Près de 20 millions de dollars restent impayés par le Bénin, le Togo et le Niger pour l’électricité fournie par le Nigeria au premier semestre 2025, menaçant la stabilité énergétique régionale et la trésorerie des distributeurs nigérians.
Alors que l’Afrique de l’Ouest aspire à une intégration énergétique plus forte, le Nigeria expose une fragilité majeure : ses voisins accumulent des dettes massives pour l’électricité fournie, compromettant non seulement les finances des producteurs nigérians mais aussi la fiabilité des réseaux régionaux.
Les rapports Q1 et Q2 2025 de la Nigerian Electricity Regulatory Commission (NERC) révèlent une situation préoccupante : Bénin, Togo et Niger doivent un total de 19,97 millions de dollars pour l’électricité fournie au premier semestre 2025. Une partie seulement de ces sommes a été réglée, accentuant la pression sur les distributeurs nigérians (DisCos) et les sociétés de production (GenCos).
Le Bénin, via la SBEE, n’a procédé à aucun paiement pour les factures cumulées de plus de 5 millions de dollars. Le Togo, avec la CEET, a réglé seulement 0,63 million sur 3,94 millions de dollars, et le Niger, par le biais de NIGELEC, accumule également d’importants arriérés. Pour la NERC, ces dettes ne sont pas de simples chiffres : elles traduisent une crise de recouvrement généralisée qui menace la trésorerie des acteurs clés et la continuité des exportations d’électricité.
Au-delà du volet financier, cette situation expose les fragilités structurelles du marché énergétique régional. Les rapports pointent les inefficacités dans la facturation, la collecte et le suivi contractuel des dettes transfrontalières, frein majeur à l’intégration énergétique ouest-africaine. La question prend une dimension politique, interpellant les gouvernements voisins sur leur capacité à honorer leurs engagements et à soutenir la coopération énergétique.

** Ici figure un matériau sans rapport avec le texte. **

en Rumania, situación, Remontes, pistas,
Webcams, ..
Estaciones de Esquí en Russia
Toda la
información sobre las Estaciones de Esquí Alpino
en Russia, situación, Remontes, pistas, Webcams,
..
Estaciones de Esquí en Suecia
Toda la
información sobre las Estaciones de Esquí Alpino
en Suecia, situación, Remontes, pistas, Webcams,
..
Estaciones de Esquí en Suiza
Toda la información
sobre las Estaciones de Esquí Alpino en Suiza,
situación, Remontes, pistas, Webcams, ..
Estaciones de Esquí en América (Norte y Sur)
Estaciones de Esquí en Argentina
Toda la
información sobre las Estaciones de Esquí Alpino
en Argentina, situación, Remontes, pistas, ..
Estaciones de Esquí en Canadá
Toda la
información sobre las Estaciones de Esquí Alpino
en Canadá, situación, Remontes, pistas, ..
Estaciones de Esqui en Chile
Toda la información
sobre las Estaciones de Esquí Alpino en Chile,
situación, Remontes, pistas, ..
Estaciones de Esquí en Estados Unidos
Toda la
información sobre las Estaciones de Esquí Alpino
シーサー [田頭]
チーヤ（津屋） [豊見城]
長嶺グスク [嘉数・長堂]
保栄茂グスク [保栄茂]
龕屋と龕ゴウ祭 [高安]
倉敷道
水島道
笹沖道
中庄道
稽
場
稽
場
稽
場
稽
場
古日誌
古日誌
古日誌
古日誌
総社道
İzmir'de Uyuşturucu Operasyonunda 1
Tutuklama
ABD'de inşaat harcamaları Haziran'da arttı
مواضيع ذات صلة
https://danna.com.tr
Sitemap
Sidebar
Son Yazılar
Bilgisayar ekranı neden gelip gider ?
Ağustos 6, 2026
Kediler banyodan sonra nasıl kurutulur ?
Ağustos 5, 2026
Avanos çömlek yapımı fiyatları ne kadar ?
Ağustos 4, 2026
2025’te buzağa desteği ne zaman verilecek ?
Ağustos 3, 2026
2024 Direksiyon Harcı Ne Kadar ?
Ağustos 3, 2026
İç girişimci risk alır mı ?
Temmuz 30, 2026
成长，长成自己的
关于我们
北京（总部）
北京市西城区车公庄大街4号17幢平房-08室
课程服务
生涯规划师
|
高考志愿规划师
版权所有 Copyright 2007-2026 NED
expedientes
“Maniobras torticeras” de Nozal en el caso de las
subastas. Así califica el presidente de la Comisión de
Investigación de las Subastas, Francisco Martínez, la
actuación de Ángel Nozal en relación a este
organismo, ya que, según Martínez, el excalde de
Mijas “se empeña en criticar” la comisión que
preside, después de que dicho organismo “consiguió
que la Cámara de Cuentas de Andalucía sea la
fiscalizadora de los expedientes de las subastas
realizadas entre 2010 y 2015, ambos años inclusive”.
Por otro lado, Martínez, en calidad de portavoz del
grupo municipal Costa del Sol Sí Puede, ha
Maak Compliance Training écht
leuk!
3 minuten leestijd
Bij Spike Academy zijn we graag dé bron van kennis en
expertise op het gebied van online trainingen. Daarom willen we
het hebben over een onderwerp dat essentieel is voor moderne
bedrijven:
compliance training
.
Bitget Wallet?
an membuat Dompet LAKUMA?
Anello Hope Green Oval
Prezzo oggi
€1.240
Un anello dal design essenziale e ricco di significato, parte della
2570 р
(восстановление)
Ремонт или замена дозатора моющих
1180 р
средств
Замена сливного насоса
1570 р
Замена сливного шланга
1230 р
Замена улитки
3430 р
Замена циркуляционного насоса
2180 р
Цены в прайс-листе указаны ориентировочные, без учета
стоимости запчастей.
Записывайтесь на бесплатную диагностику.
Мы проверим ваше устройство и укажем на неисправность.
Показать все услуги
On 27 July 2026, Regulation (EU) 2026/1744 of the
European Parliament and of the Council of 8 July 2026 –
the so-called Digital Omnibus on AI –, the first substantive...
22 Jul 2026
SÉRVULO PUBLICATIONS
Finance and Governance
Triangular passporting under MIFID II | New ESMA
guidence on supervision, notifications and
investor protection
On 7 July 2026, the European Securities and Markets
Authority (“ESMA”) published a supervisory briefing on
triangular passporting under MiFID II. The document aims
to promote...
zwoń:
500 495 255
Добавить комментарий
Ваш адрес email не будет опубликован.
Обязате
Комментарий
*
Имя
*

La NERC propose plusieurs pistes : renforcer le cadre réglementaire, appliquer des sanctions en cas de retard de paiement, et instaurer un suivi strict des transactions transfrontalières. Mais le défi reste colossal : transformer une dette accumulée en un signal d’alerte pour repenser durablement la coopération énergétique de toute une région.
Le Bénin, le Togo et le Niger se trouvent aujourd’hui sous les projecteurs pour leurs dettes colossalesenvers le Nigeria. Cette situation rappelle que l’électricité n’est pas seulement un service vital, mais un enjeu stratégique et politique pour l’Afrique de l’Ouest. La NERC, par ses rapports, sonne l’alerte : sans régularisation rapide, c’est toute la stabilité énergétique régionale qui pourrait vaciller.